The TRS R consists of the following rules:

f1(0) -> s1(0)
f1(s1(0)) -> s1(s1(0))
f1(s1(0)) -> *2(s1(s1(0)), f1(0))
f1(+2(x, s1(0))) -> +2(s1(s1(0)), f1(x))
f1(+2(x, y)) -> *2(f1(x), f1(y))

Q is empty.
We have to consider all minimal (P,Q,R)-chains.

↳ QTRS
  ↳ DependencyPairsProof
QDP
      ↳ DependencyGraphProof

Q DP problem:
The TRS P consists of the following rules:

F1(s1(0)) -> F1(0)
F1(+2(x, y)) -> F1(y)
F1(+2(x, y)) -> F1(x)
F1(+2(x, s1(0))) -> F1(x)

The TRS R consists of the following rules:

f1(0) -> s1(0)
f1(s1(0)) -> s1(s1(0))
f1(s1(0)) -> *2(s1(s1(0)), f1(0))
f1(+2(x, s1(0))) -> +2(s1(s1(0)), f1(x))
f1(+2(x, y)) -> *2(f1(x), f1(y))

Q is empty.
We have to consider all minimal (P,Q,R)-chains.
The approximation of the Dependency Graph [13,14,18] contains 1 SCC with 1 less node.

↳ QTRS
  ↳ DependencyPairsProof
    ↳ QDP
      ↳ DependencyGraphProof
QDP
          ↳ QDPOrderProof

Q DP problem:
The TRS P consists of the following rules:

F1(+2(x, y)) -> F1(y)
F1(+2(x, y)) -> F1(x)
F1(+2(x, s1(0))) -> F1(x)

The TRS R consists of the following rules:

f1(0) -> s1(0)
f1(s1(0)) -> s1(s1(0))
f1(s1(0)) -> *2(s1(s1(0)), f1(0))
f1(+2(x, s1(0))) -> +2(s1(s1(0)), f1(x))
f1(+2(x, y)) -> *2(f1(x), f1(y))

Q is empty.
We have to consider all minimal (P,Q,R)-chains.
We use the reduction pair processor [13].

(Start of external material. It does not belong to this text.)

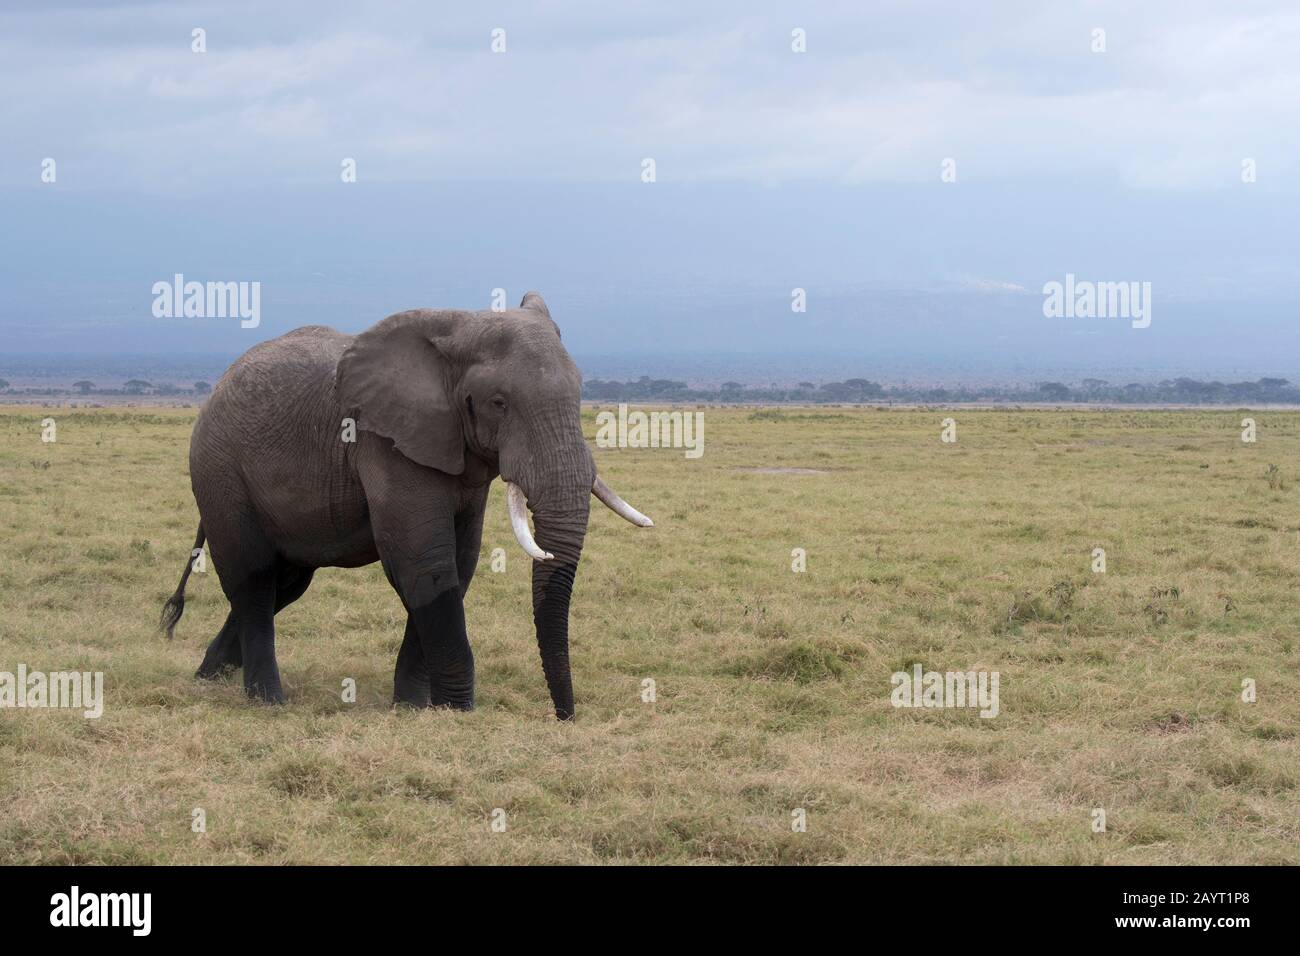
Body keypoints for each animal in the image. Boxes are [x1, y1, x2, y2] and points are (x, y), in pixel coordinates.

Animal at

The following pairs can be oriented strictly and are deleted.


F1(+2(x, s1(0))) -> F1(x)
The remaining pairs can at least be oriented weakly.

F1(+2(x, y)) -> F1(y)
F1(+2(x, y)) -> F1(x)
Used ordering: Polynomial Order [17,21] with Interpretation:

POL( 0 ) = 3


POL( s1(x1) ) = 3x1 + 3


POL( F1(x1) ) = max{0, x1 - 3}


POL( +2(x1, x2) ) = 3x1 + x2 + 3



The following usable rules [14] were oriented: none



↳ QTRS
  ↳ DependencyPairsProof
    ↳ QDP
      ↳ DependencyGraphProof
        ↳ QDP
          ↳ QDPOrderProof
QDP
              ↳ QDPOrderProof

Q DP problem:
The TRS P consists of the following rules:

F1(+2(x, y)) -> F1(y)
F1(+2(x, y)) -> F1(x)

The TRS R consists of the following rules:

f1(0) -> s1(0)
f1(s1(0)) -> s1(s1(0))
f1(s1(0)) -> *2(s1(s1(0)), f1(0))
f1(+2(x, s1(0))) -> +2(s1(s1(0)), f1(x))
f1(+2(x, y)) -> *2(f1(x), f1(y))

Q is empty.
We have to consider all minimal (P,Q,R)-chains.
We use the reduction pair processor [13].


The following pairs can be oriented strictly and are deleted.


F1(+2(x, y)) -> F1(y)
F1(+2(x, y)) -> F1(x)
The remaining pairs can at least be oriented weakly.
none
Used ordering: Polynomial Order [17,21] with Interpretation:

POL( F1(x1) ) = x1 + 3


POL( +2(x1, x2) ) = 2x1 + 2x2 + 1



The following usable rules [14] were oriented: none



↳ QTRS
  ↳ DependencyPairsProof
    ↳ QDP
      ↳ DependencyGraphProof
        ↳ QDP
          ↳ QDPOrderProof
            ↳ QDP
              ↳ QDPOrderProof
QDP
                  ↳ PisEmptyProof

Q DP problem:
P is empty.
The TRS R consists of the following rules:

f1(0) -> s1(0)
f1(s1(0)) -> s1(s1(0))
f1(s1(0)) -> *2(s1(s1(0)), f1(0))
f1(+2(x, s1(0))) -> +2(s1(s1(0)), f1(x))
f1(+2(x, y)) -> *2(f1(x), f1(y))

Q is empty.
We have to consider all minimal (P,Q,R)-chains.
The TRS P is empty. Hence, there is no (P,Q,R) chain.